## Exercise objective
Transcribe the records word for word. Leave every picture out.

## Provided records
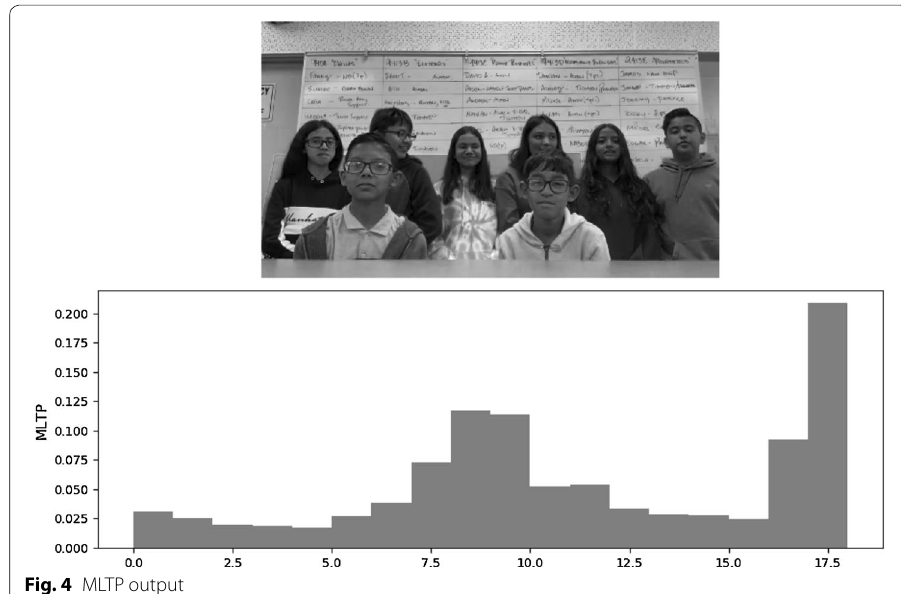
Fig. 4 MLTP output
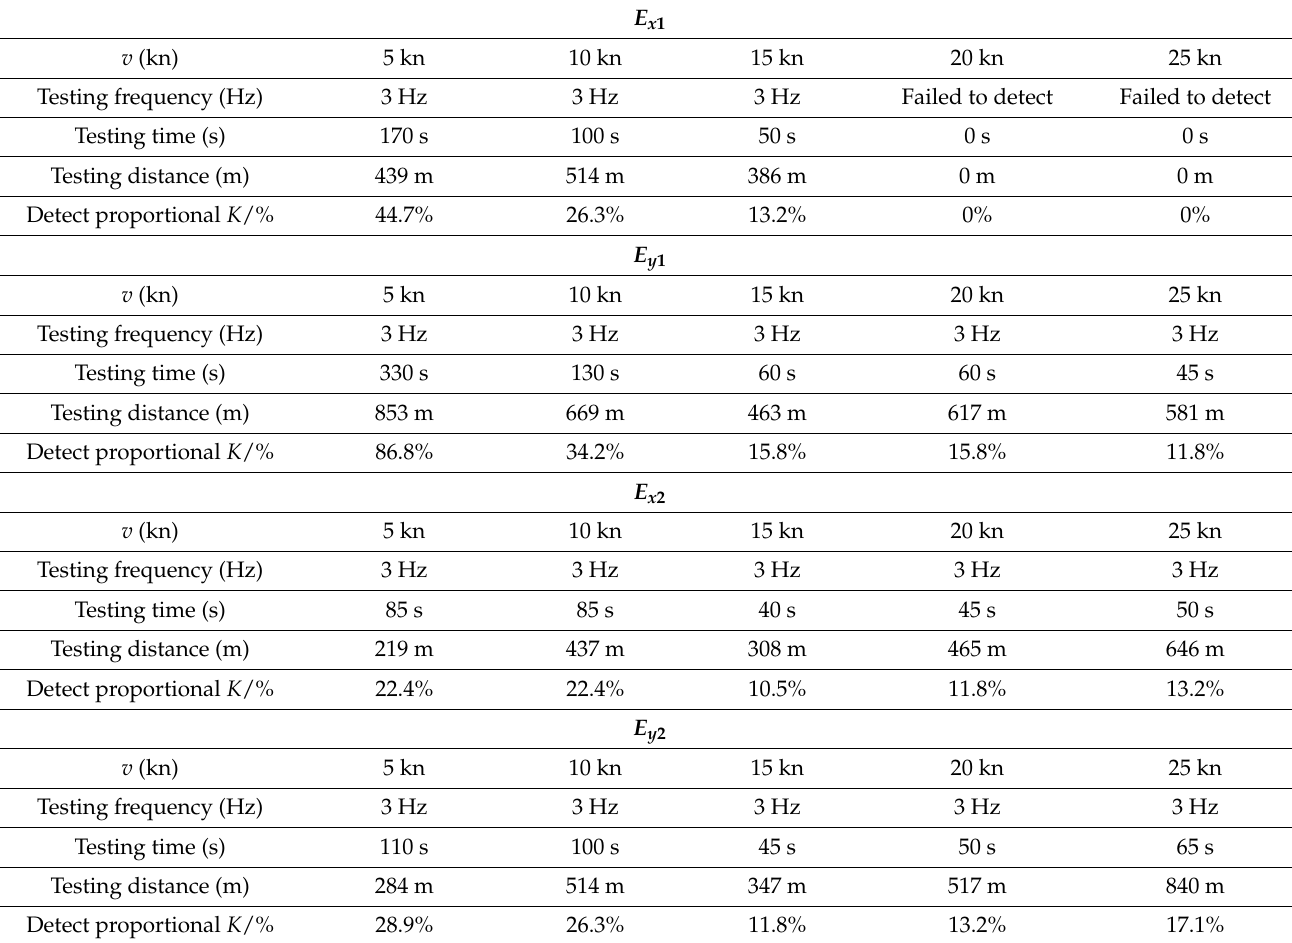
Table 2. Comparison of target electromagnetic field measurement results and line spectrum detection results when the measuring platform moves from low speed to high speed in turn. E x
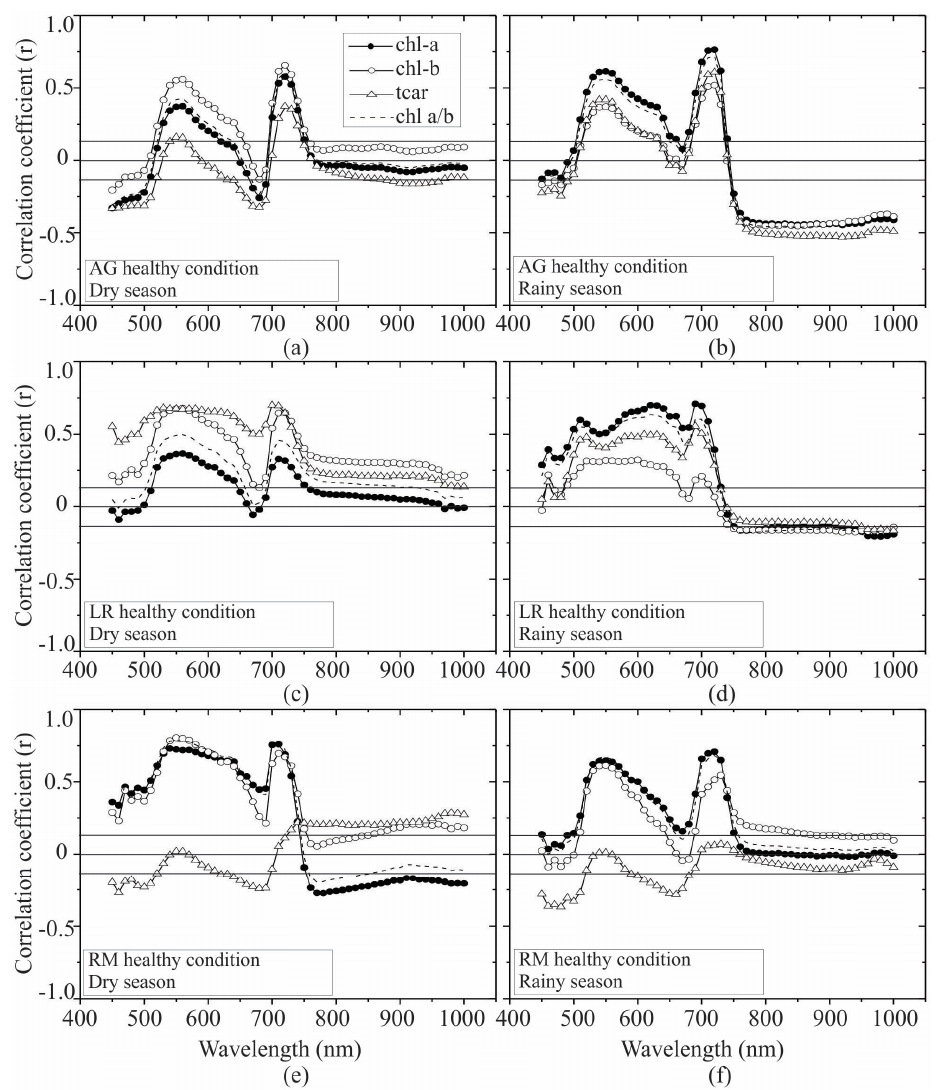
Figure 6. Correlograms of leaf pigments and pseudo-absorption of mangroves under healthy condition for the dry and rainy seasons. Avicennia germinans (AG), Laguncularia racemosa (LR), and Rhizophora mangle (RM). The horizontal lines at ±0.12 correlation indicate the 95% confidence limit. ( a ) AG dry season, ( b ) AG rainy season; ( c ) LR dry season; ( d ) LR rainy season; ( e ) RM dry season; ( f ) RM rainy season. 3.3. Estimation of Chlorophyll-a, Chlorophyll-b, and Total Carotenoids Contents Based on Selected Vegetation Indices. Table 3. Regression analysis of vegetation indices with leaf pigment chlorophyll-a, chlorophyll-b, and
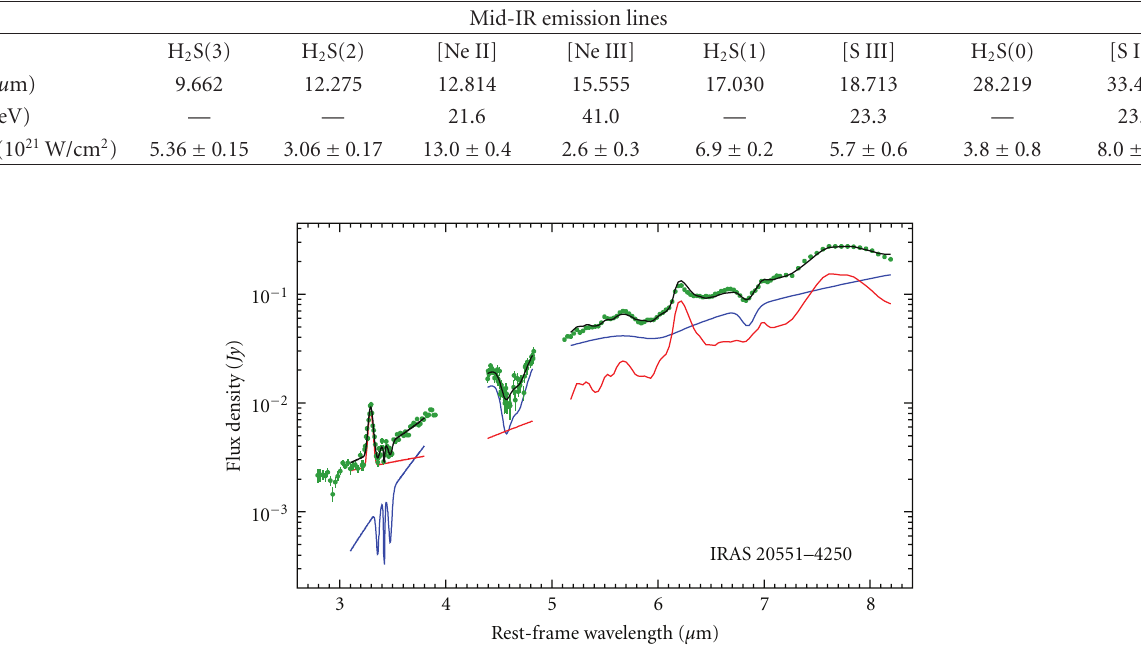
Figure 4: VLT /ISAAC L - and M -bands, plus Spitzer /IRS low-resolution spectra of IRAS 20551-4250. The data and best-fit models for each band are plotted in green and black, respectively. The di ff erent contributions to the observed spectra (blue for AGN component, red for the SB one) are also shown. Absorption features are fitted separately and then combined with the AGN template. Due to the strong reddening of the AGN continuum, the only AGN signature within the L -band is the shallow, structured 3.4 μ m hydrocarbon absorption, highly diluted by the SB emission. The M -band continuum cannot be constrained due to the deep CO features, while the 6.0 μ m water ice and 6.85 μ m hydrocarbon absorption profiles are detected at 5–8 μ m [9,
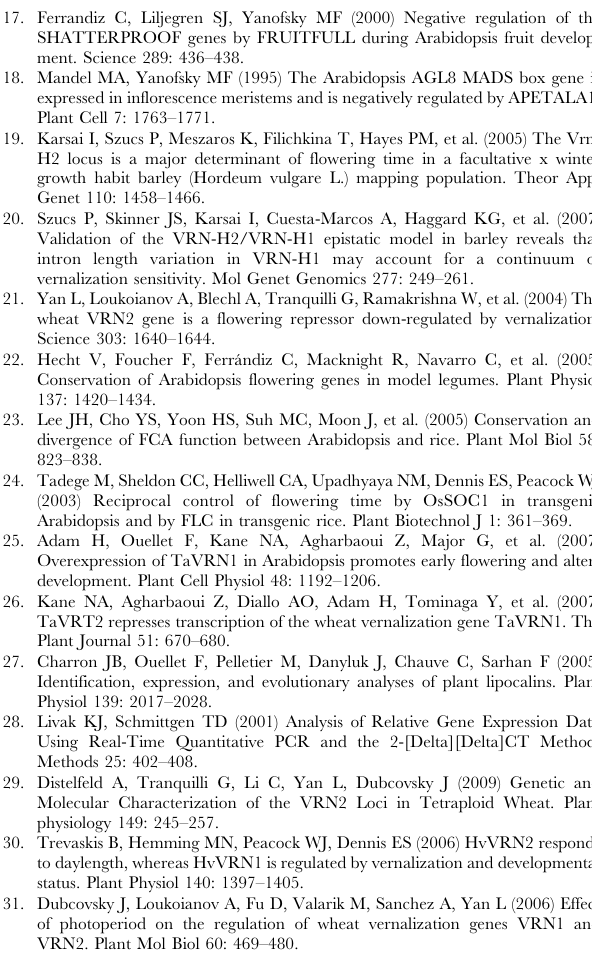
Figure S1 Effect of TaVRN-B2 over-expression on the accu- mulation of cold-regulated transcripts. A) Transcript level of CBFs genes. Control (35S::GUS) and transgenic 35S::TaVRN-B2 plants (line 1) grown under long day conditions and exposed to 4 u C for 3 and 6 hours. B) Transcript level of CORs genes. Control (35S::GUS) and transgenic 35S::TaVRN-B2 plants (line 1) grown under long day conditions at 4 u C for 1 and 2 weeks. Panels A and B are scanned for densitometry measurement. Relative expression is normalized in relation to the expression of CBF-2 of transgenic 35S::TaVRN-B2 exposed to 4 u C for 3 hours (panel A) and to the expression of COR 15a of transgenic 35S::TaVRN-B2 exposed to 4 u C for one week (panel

## Written answer
Fig. 4 MLTP output
Table 2. Comparison of target electromagnetic field measurement results and line spectrum detection results when the measuring platform moves from low speed to high speed in turn. E x
Figure 6. Correlograms of leaf pigments and pseudo-absorption of mangroves under healthy condition for the dry and rainy seasons. Avicennia germinans (AG), Laguncularia racemosa (LR), and Rhizophora mangle (RM). The horizontal lines at ±0.12 correlation indicate the 95% confidence limit. ( a ) AG dry season, ( b ) AG rainy season; ( c ) LR dry season; ( d ) LR rainy season; ( e ) RM dry season; ( f ) RM rainy season. 3.3. Estimation of Chlorophyll-a, Chlorophyll-b, and Total Carotenoids Contents Based on Selected Vegetation Indices. Table 3. Regression analysis of vegetation indices with leaf pigment chlorophyll-a, chlorophyll-b, and
Figure 4: VLT /ISAAC L - and M -bands, plus Spitzer /IRS low-resolution spectra of IRAS 20551-4250. The data and best-fit models for each band are plotted in green and black, respectively. The di ff erent contributions to the observed spectra (blue for AGN component, red for the SB one) are also shown. Absorption features are fitted separately and then combined with the AGN template. Due to the strong reddening of the AGN continuum, the only AGN signature within the L -band is the shallow, structured 3.4 μ m hydrocarbon absorption, highly diluted by the SB emission. The M -band continuum cannot be constrained due to the deep CO features, while the 6.0 μ m water ice and 6.85 μ m hydrocarbon absorption profiles are detected at 5–8 μ m [9,
Figure S1 Effect of TaVRN-B2 over-expression on the accu- mulation of cold-regulated transcripts. A) Transcript level of CBFs genes. Control (35S::GUS) and transgenic 35S::TaVRN-B2 plants (line 1) grown under long day conditions and exposed to 4 u C for 3 and 6 hours. B) Transcript level of CORs genes. Control (35S::GUS) and transgenic 35S::TaVRN-B2 plants (line 1) grown under long day conditions at 4 u C for 1 and 2 weeks. Panels A and B are scanned for densitometry measurement. Relative expression is normalized in relation to the expression of CBF-2 of transgenic 35S::TaVRN-B2 exposed to 4 u C for 3 hours (panel A) and to the expression of COR 15a of transgenic 35S::TaVRN-B2 exposed to 4 u C for one week (panel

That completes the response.